Alvinegro perdeu sete finais nas últimas cinco temporadas
Allan MaxASA 2 x 3 CSA - Final Copa Alagoas

  O mesmo roteiro de um filme de terror que parece não ter fim.

A final da Copa Alagoas mostrou-se para ASA e CSA como um jogo de pouca relevância no quesito objetivo traçado. Os dois clubes já haviam garantido vaga na Copa do Brasil 2027, então o que a competição contempla, já havia sido alcançado.

No entanto, outros fatores poderiam tornar-se elementos para uma sequência na temporada. Especialemte o aspectos anímico, mental e espiritual. O brio que é necessário para gerar confiança para o decorrer do ano. A conquista de um título.

Um paradoxo. Do tipo de quem perdesse, aquela irrelevância inicial se transformaria em cobrança.

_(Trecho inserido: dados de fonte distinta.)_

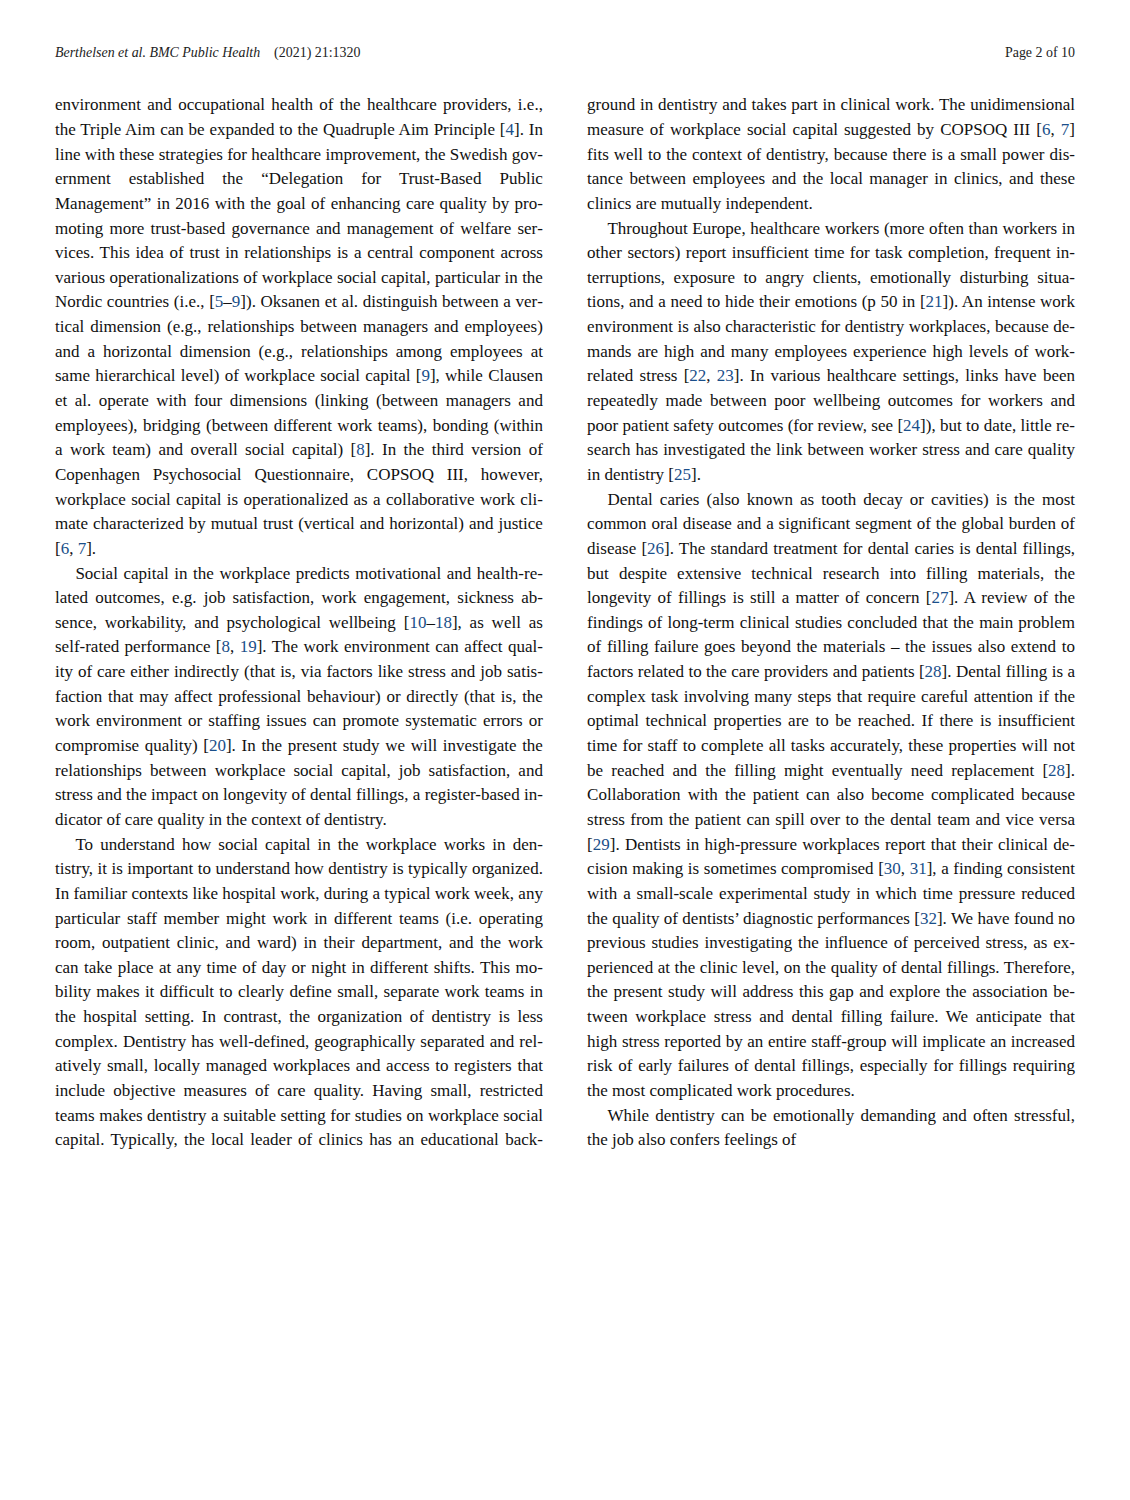Berthelsen et al. BMC Public Health (2021) 21:1320 Page 2 of 10
environment and occupational health of the healthcare providers, i.e., the Triple Aim can be expanded to the Quadruple Aim Principle [4]. In line with these strategies for healthcare improvement, the Swedish government established the “Delegation for Trust-Based Public Management” in 2016 with the goal of enhancing care quality by promoting more trust-based governance and management of welfare services. This idea of trust in relationships is a central component across various operationalizations of workplace social capital, particular in the Nordic countries (i.e., [5–9]). Oksanen et al. distinguish between a vertical dimension (e.g., relationships between managers and employees) and a horizontal dimension (e.g., relationships among employees at same hierarchical level) of workplace social capital [9], while Clausen et al. operate with four dimensions (linking (between managers and employees), bridging (between different work teams), bonding (within a work team) and overall social capital) [8]. In the third version of Copenhagen Psychosocial Questionnaire, COPSOQ III, however, workplace social capital is operationalized as a collaborative work climate characterized by mutual trust (vertical and horizontal) and justice [6, 7].
Social capital in the workplace predicts motivational and health-related outcomes, e.g. job satisfaction, work engagement, sickness absence, workability, and psychological wellbeing [10–18], as well as self-rated performance [8, 19]. The work environment can affect quality of care either indirectly (that is, via factors like stress and job satisfaction that may affect professional behaviour) or directly (that is, the work environment or staffing issues can promote systematic errors or compromise quality) [20]. In the present study we will investigate the relationships between workplace social capital, job satisfaction, and stress and the impact on longevity of dental fillings, a register-based indicator of care quality in the context of dentistry.
To understand how social capital in the workplace works in dentistry, it is important to understand how dentistry is typically organized. In familiar contexts like hospital work, during a typical work week, any particular staff member might work in different teams (i.e. operating room, outpatient clinic, and ward) in their department, and the work can take place at any time of day or night in different shifts. This mobility makes it difficult to clearly define small, separate work teams in the hospital setting. In contrast, the organization of dentistry is less complex. Dentistry has well-defined, geographically separated and relatively small, locally managed workplaces and access to registers that include objective measures of care quality. Having small, restricted teams makes dentistry a suitable setting for studies on workplace social capital. Typically, the local leader of clinics has an educational background in dentistry and takes part in clinical work. The unidimensional measure of workplace social capital suggested by COPSOQ III [6, 7] fits well to the context of dentistry, because there is a small power distance between employees and the local manager in clinics, and these clinics are mutually independent.
Throughout Europe, healthcare workers (more often than workers in other sectors) report insufficient time for task completion, frequent interruptions, exposure to angry clients, emotionally disturbing situations, and a need to hide their emotions (p 50 in [21]). An intense work environment is also characteristic for dentistry workplaces, because demands are high and many employees experience high levels of work-related stress [22, 23]. In various healthcare settings, links have been repeatedly made between poor wellbeing outcomes for workers and poor patient safety outcomes (for review, see [24]), but to date, little research has investigated the link between worker stress and care quality in dentistry [25].
Dental caries (also known as tooth decay or cavities) is the most common oral disease and a significant segment of the global burden of disease [26]. The standard treatment for dental caries is dental fillings, but despite extensive technical research into filling materials, the longevity of fillings is still a matter of concern [27]. A review of the findings of long-term clinical studies concluded that the main problem of filling failure goes beyond the materials – the issues also extend to factors related to the care providers and patients [28]. Dental filling is a complex task involving many steps that require careful attention if the optimal technical properties are to be reached. If there is insufficient time for staff to complete all tasks accurately, these properties will not be reached and the filling might eventually need replacement [28]. Collaboration with the patient can also become complicated because stress from the patient can spill over to the dental team and vice versa [29]. Dentists in high-pressure workplaces report that their clinical decision making is sometimes compromised [30, 31], a finding consistent with a small-scale experimental study in which time pressure reduced the quality of dentists’ diagnostic performances [32]. We have found no previous studies investigating the influence of perceived stress, as experienced at the clinic level, on the quality of dental fillings. Therefore, the present study will address this gap and explore the association between workplace stress and dental filling failure. We anticipate that high stress reported by an entire staff-group will implicate an increased risk of early failures of dental fillings, especially for fillings requiring the most complicated work procedures.
While dentistry can be emotionally demanding and often stressful, the job also confers feelings of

E foi assim com o ASA.

No jogo, um CSA aceso, ligado e intenso desde o primeiro minuto.

O técnico azulino, Moacir Júnior, montou o time mais uma vez no 4-3-1-2 com variação para o 4-3-3. Um meio-campo com três volantes, um ponta fixo para gerar amplitude, um meia aberto na outra ponta e outro meia como um 'falso nove'.

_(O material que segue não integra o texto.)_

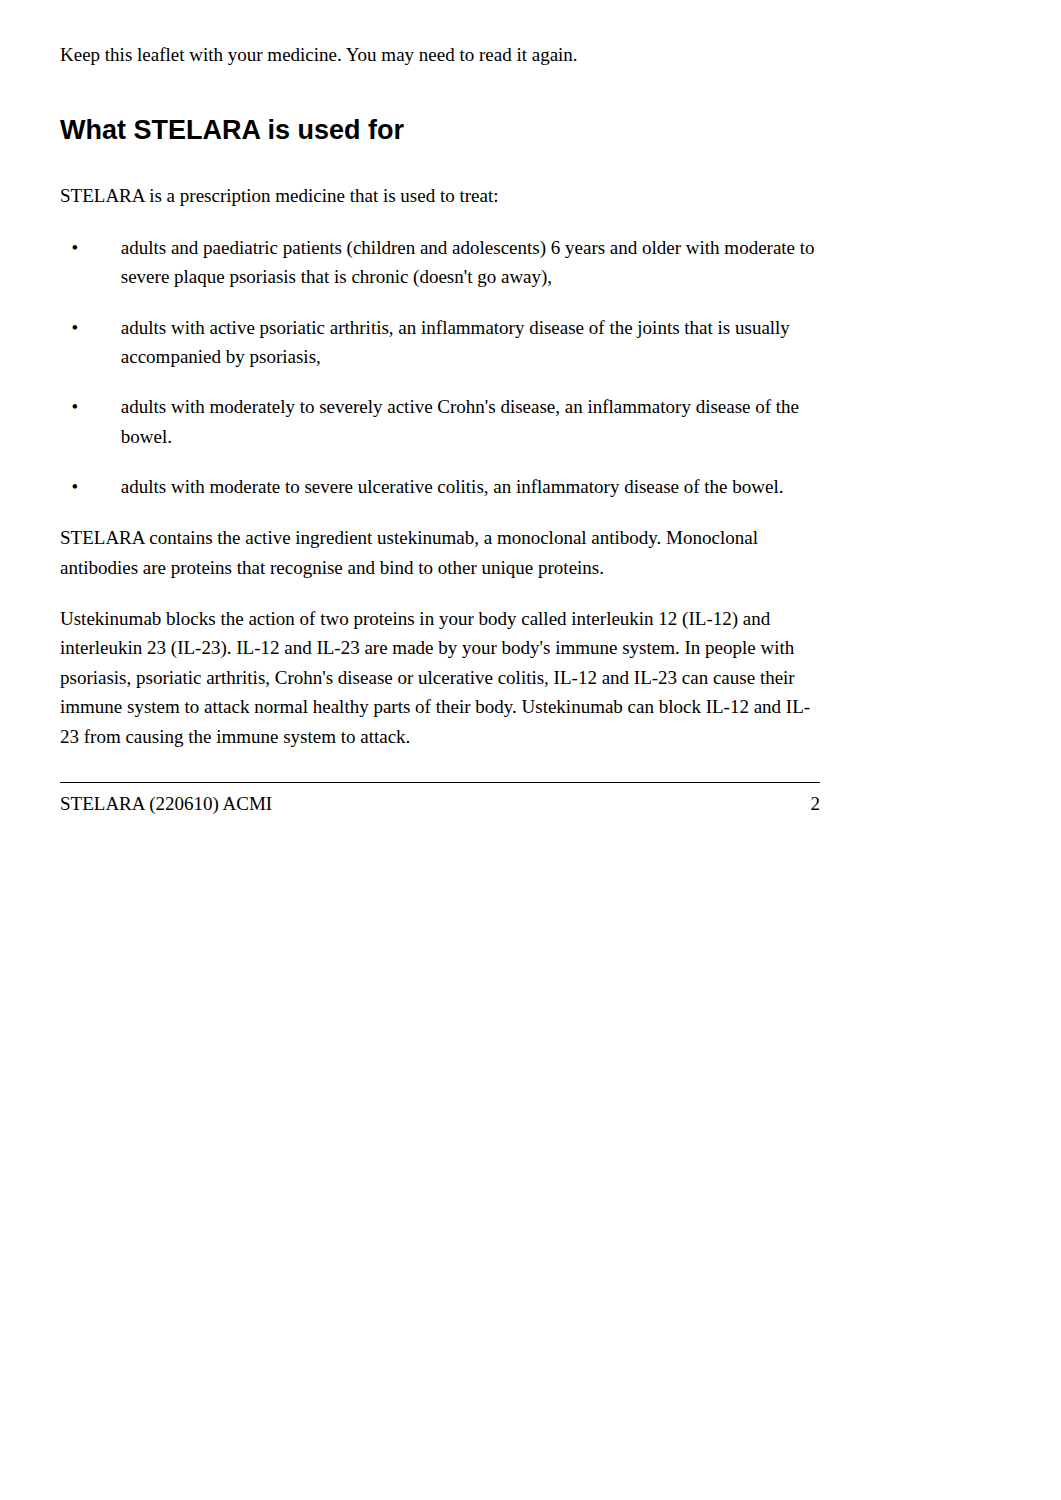Keep this leaflet with your medicine. You may need to read it again.
What STELARA is used for
STELARA is a prescription medicine that is used to treat:
adults and paediatric patients (children and adolescents) 6 years and older with moderate to severe plaque psoriasis that is chronic (doesn't go away),
adults with active psoriatic arthritis, an inflammatory disease of the joints that is usually accompanied by psoriasis,
adults with moderately to severely active Crohn's disease, an inflammatory disease of the bowel.
adults with moderate to severe ulcerative colitis, an inflammatory disease of the bowel.
STELARA contains the active ingredient ustekinumab, a monoclonal antibody. Monoclonal antibodies are proteins that recognise and bind to other unique proteins.
Ustekinumab blocks the action of two proteins in your body called interleukin 12 (IL-12) and interleukin 23 (IL-23). IL-12 and IL-23 are made by your body's immune system. In people with psoriasis, psoriatic arthritis, Crohn's disease or ulcerative colitis, IL-12 and IL-23 can cause their immune system to attack normal healthy parts of their body. Ustekinumab can block IL-12 and IL-23 from causing the immune system to attack.
STELARA (220610) ACMI 2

A ideia de ter mobilidade, troca de posições para confunfir a maracção por zona alvinegra e um jogo apoiado funcionou.

No momento com a bola, o time azulino fazia basicamente um 4-1-4-1. Kaylan fazia a sustentação, Bigode e Camacho adiantavam para gerar aproximações, participando também do jogo com preenchimento na última linha, Dudu Figueiredo fazia o jogo de 'fora para dentro' e Mateus Melo alternava entre ser o jogador de referência e também saía da sua função para fazer o jogo curto, apoiado.

O CSA poderia muito bem já aos 10 minutos de jogo está vencendo por 2 a 0.

Mesmo com o ASA equilibrando as ações da metade da primeira etapa até o fim do jogo, a equipe alvinegra ficou presa no jogo do Azulão. Seu jogo não fluiu, tampouco desenvolveu. Além de ter agressividade para atacar, com muito encaixe de espaços, o CSA neutralizou os pontos fortes do ASA.

Foi uma das apresentações do ASA com menor nível de performance nesta temporada.

Ainda que o ritmo e intensidade do jogo tenham baixado no segundo tempo, o CSA administrou bem o resultado variando a forma de defender entre o 4-4-2 e o 5-3-2. Ora utilizava a primeira variação até a intermediária, ora acionava a segunda para bloquear os corredores e o centro do jogo na organização ofensiva do ASA.

No abafa, o Gigante fez dois gols no fim. Mas o jogo já tinha sido resolvido.

Para o torcedor, o que inicialmente era indiferença com o jogo que não valia "nada", transformou-se em inquietação, frustração e cobrança. Um recado que dizia: nossa paciência acabou.

Com este revés, o ASA chega a sete finais perdidas em cinco temporadas. Como se um roteiro de um filme de terror se repetisse a cada momento decisivo. Um fantasma - que não seu mascote - que insiste em assombrar.